══ Records for the exercise

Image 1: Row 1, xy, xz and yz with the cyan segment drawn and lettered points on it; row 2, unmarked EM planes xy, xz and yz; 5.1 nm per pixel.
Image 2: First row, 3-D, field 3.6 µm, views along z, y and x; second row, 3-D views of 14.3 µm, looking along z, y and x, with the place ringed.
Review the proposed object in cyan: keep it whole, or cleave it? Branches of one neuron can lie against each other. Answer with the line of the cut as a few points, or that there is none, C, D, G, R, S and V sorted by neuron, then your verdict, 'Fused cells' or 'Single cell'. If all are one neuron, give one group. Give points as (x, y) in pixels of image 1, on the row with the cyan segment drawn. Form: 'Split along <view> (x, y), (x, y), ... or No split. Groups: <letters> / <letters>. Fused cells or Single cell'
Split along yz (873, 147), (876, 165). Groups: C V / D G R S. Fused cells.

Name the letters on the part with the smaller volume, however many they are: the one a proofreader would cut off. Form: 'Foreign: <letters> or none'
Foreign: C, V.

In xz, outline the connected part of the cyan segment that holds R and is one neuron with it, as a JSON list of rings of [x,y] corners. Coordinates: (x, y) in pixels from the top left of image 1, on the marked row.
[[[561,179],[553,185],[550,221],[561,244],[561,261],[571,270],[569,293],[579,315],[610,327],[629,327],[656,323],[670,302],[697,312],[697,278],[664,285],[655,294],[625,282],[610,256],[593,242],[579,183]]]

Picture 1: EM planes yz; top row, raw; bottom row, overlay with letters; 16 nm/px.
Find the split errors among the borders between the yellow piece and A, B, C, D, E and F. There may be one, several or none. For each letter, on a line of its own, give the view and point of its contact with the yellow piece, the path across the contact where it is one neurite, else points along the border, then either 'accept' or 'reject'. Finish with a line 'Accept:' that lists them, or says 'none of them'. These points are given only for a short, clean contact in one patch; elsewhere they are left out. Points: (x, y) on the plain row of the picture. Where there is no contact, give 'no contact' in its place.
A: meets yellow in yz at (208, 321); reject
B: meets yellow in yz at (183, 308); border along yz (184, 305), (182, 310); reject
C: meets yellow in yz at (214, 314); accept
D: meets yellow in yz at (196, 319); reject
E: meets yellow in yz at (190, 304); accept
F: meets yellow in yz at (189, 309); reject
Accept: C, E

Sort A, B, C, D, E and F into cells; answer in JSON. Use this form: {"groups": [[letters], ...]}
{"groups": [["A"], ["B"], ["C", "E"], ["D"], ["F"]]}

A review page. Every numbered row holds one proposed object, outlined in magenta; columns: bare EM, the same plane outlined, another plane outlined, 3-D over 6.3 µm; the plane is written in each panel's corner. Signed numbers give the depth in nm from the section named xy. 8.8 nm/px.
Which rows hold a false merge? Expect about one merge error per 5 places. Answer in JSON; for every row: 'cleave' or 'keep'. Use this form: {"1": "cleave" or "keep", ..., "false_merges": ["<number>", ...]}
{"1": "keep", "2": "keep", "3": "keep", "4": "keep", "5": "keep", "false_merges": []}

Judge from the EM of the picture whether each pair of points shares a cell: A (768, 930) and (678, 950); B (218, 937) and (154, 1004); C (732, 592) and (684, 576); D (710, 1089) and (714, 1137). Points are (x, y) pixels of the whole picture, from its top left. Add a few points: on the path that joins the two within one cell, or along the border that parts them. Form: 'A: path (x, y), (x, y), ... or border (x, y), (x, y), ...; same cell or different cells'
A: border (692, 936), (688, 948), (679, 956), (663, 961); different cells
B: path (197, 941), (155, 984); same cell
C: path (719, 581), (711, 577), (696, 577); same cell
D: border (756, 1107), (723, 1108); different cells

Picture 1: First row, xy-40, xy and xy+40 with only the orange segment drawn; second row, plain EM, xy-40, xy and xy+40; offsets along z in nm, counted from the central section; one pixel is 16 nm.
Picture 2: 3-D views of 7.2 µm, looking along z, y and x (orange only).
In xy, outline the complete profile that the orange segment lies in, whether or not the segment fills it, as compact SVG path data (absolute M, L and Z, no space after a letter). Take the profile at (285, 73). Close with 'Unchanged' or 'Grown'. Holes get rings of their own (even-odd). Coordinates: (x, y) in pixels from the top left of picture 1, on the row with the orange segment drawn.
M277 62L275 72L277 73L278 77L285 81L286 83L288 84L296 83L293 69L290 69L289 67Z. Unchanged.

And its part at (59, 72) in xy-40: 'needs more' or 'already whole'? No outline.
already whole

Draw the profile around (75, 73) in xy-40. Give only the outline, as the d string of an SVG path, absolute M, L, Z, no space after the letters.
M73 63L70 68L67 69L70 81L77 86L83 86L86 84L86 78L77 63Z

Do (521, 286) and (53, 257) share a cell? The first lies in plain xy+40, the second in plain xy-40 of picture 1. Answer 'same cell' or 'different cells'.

════

▶ [Requirement]: In the entries above, find the line with "Name the letters" and the line with "Picture 1: EM", then set down exactly those two and every line between them, nothing else.

▶ [Task output]:
Name the letters on the part with the smaller volume, however many they are: the one a proofreader would cut off. Form: 'Foreign: <letters> or none'
Foreign: C, V.

In xz, outline the connected part of the cyan segment that holds R and is one neuron with it, as a JSON list of rings of [x,y] corners. Coordinates: (x, y) in pixels from the top left of image 1, on the marked row.
[[[561,179],[553,185],[550,221],[561,244],[561,261],[571,270],[569,293],[579,315],[610,327],[629,327],[656,323],[670,302],[697,312],[697,278],[664,285],[655,294],[625,282],[610,256],[593,242],[579,183]]]

Picture 1: EM planes yz; top row, raw; bottom row, overlay with letters; 16 nm/px.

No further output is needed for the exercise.